Much of the talk at these protests centers around the notion of “unity,” something that has historically been of great import to both Arab nationalists and Islamists even if there has been precious little evidence of it. The current situation is no different. Already, the cracks are emerging.

Take Mahmoud Abbas, the President of the PA, who back in March, accused Israel of carrying out a “Holocaust” in Gaza. Hamas, he has said very publicly, could have avoided the Israeli attack: “We spoke to them and told them ‘Please, we ask you not to end the cease-fire. Let it continue. We want to protect the Gaza Strip.

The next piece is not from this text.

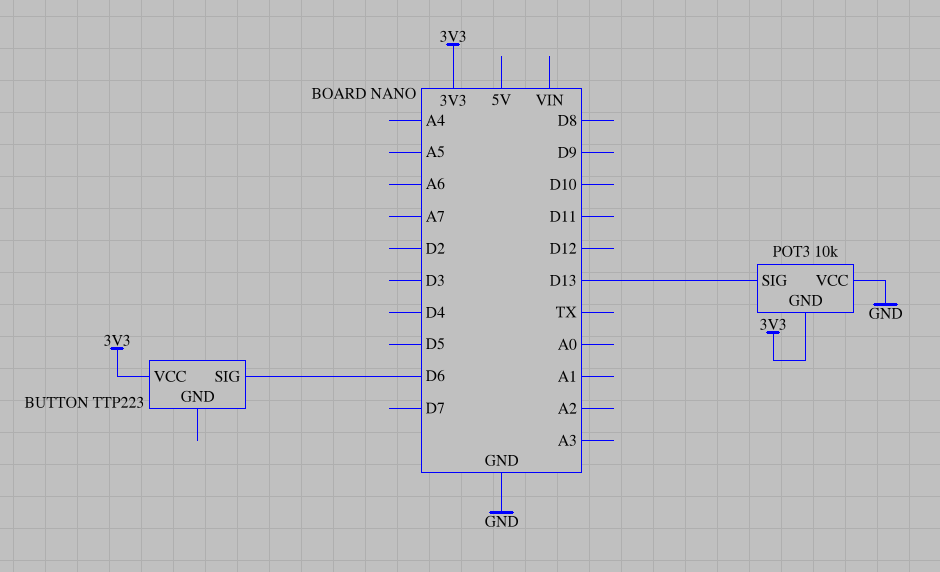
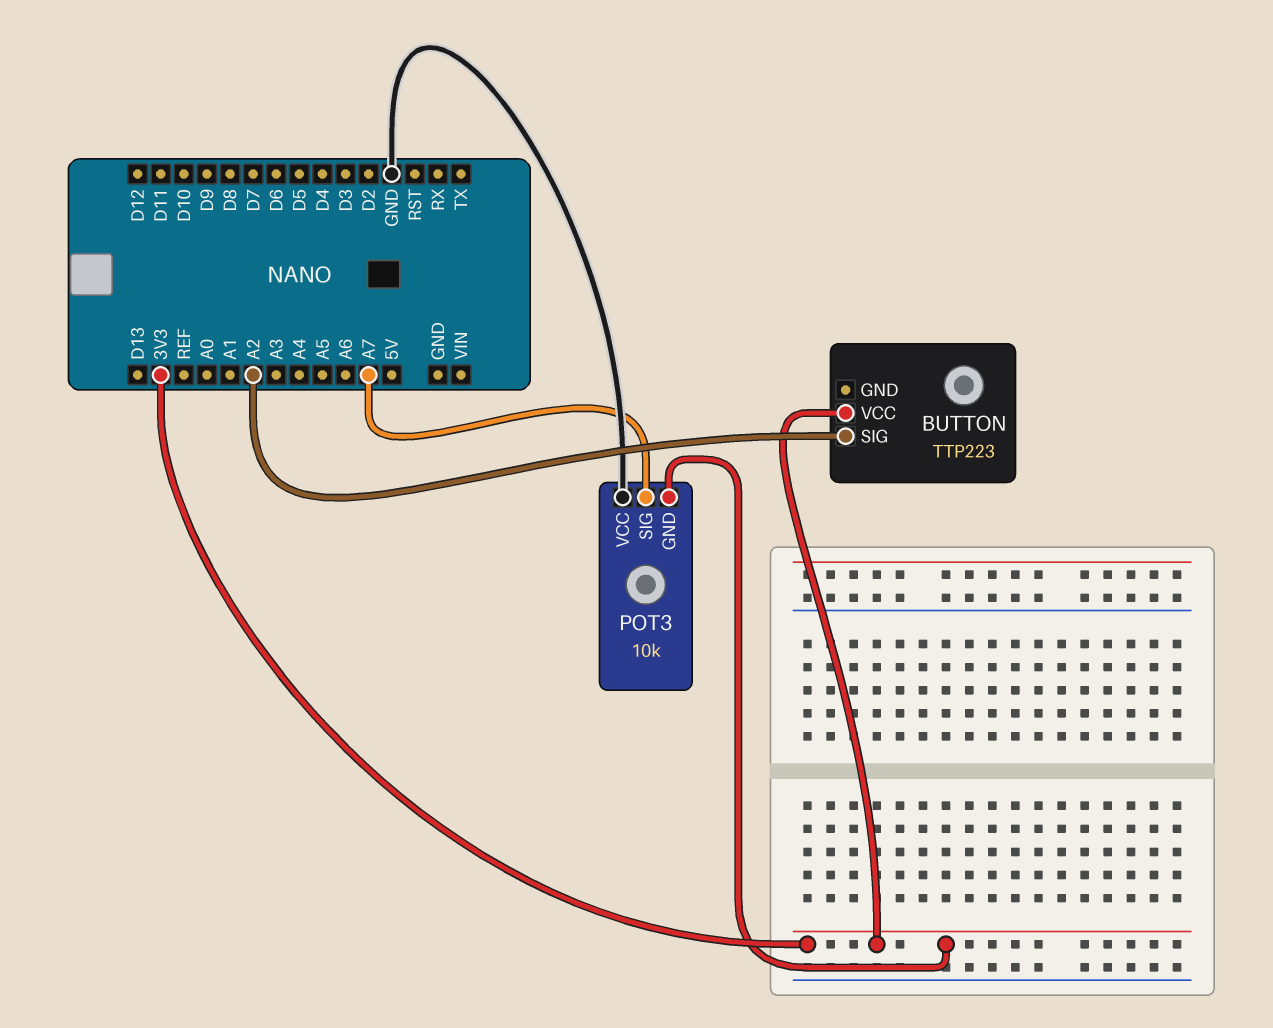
BUTTON pin SIG: D6 -> A2
POT3 pin SIG: D13 -> A7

We don’t want it to be destroyed.’”

Or take Egypt, which is accusing Hamas of imposing a blockade on injured civilians trying to leave Gaza for medical treatment. As ambulances arrived at the Rafah border crossing, and tons of medical equipment landed at the nearby El Arish airport, a security official said, “No one has come in, we don’t know why they’re closed on the other side.”

It’s not hard to hazard a guess. Hamas thrives on abject misery: that’s why it callously goaded Israel into this operation, that’s why it refuses to evacuate the wounded while theatrically announcing that Gaza’s own hospitals cannot cope. The more awareness of the true nature of Hamas spreads among Arabs and Muslims, the more hopeful the outlook in the long run.